## READING TEXT
────────────────────────────────────────

I’m setting up a virtual machine using VirtualBox on Ubuntu Gutsy, running Win2000 as the guest OS. I’ve gone and installed Cygwin and MinGW and MSYS in order to build Gnash on Win32. I came across a funny bootstrapping problem trying to install pkg-config: pkg-config 0.22 requires glib 2.x in order to compile. No sweat, I go and download glib 2.13.6 and configure it … and the configure script stops with an error when it can’t find pkg-config installed!

Circular dependencies suck.

Of course, in the README.win32 for pkg-config, Tor Lillqvist acknowledges this at the end of the document:

On Unix, pkg-config is built using its own copy of GLib 1.2.8. On Windows, we use the normal GLib available for Windows (2.0.x). Yes, this does introduce a kind of circular dependency. But, that can be worked around. The circular dependency only appears if one uses the configure mechanism to build GLib. GLib’s configure script checks for pkg-config. pkg-config depends on GLib. Thus, starting from scratch, with no GLib and no pkg-config, using configure, there would indeed be a Catch-22 situation. However, GLib can be built just fine using the manually written makefiles for mingw or MSVC. And if somebody does want to build GLib on Win32 using configure, she can first install a prebuilt pkgconfig.

────────────────────────────────────────

## SOURCE INFORMATION
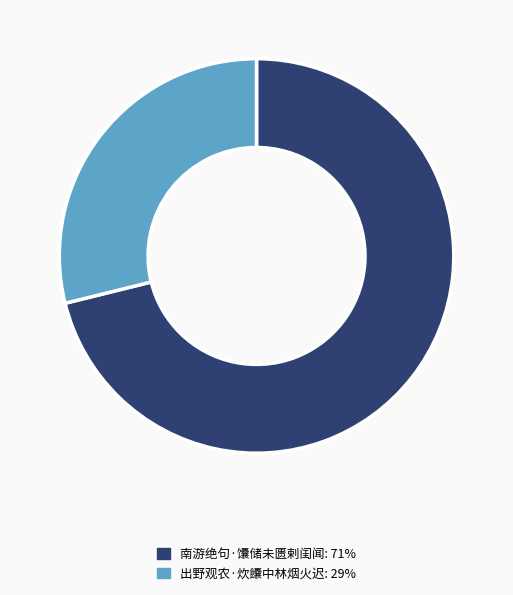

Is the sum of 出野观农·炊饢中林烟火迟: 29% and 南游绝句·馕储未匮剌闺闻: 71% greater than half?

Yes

────────────────────────────────────────

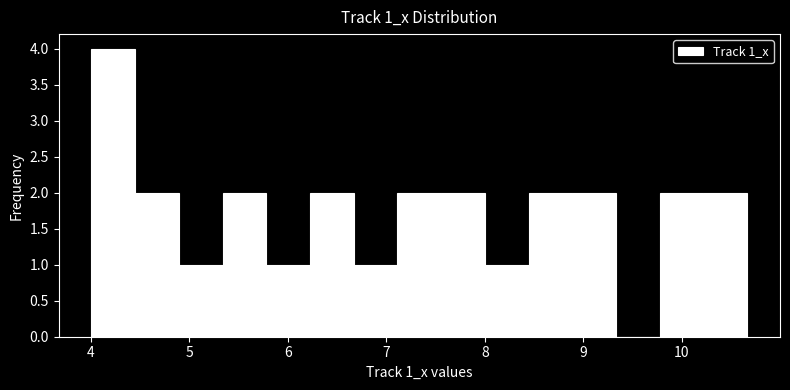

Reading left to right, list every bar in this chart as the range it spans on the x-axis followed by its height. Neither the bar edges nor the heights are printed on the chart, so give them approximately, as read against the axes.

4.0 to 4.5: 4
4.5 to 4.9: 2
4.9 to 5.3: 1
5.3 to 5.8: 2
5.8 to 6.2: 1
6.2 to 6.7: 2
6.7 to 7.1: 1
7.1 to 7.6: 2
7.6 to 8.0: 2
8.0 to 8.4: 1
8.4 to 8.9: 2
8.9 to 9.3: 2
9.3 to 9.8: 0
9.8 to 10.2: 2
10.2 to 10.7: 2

────────────────────────────────────────

## WHAT THE EXERCISE ASKS
From the post about building pkg-config on Windows, copy the passage beginning at the words "I’m setting up" and stopping after "find pkg-config installed!", substituting "VMware" for "VirtualBox".

## TASK RESULT
I’m setting up a virtual machine using VMware on Ubuntu Gutsy, running Win2000 as the guest OS. I’ve gone and installed Cygwin and MinGW and MSYS in order to build Gnash on Win32. I came across a funny bootstrapping problem trying to install pkg-config: pkg-config 0.22 requires glib 2.x in order to compile. No sweat, I go and download glib 2.13.6 and configure it … and the configure script stops with an error when it can’t find pkg-config installed!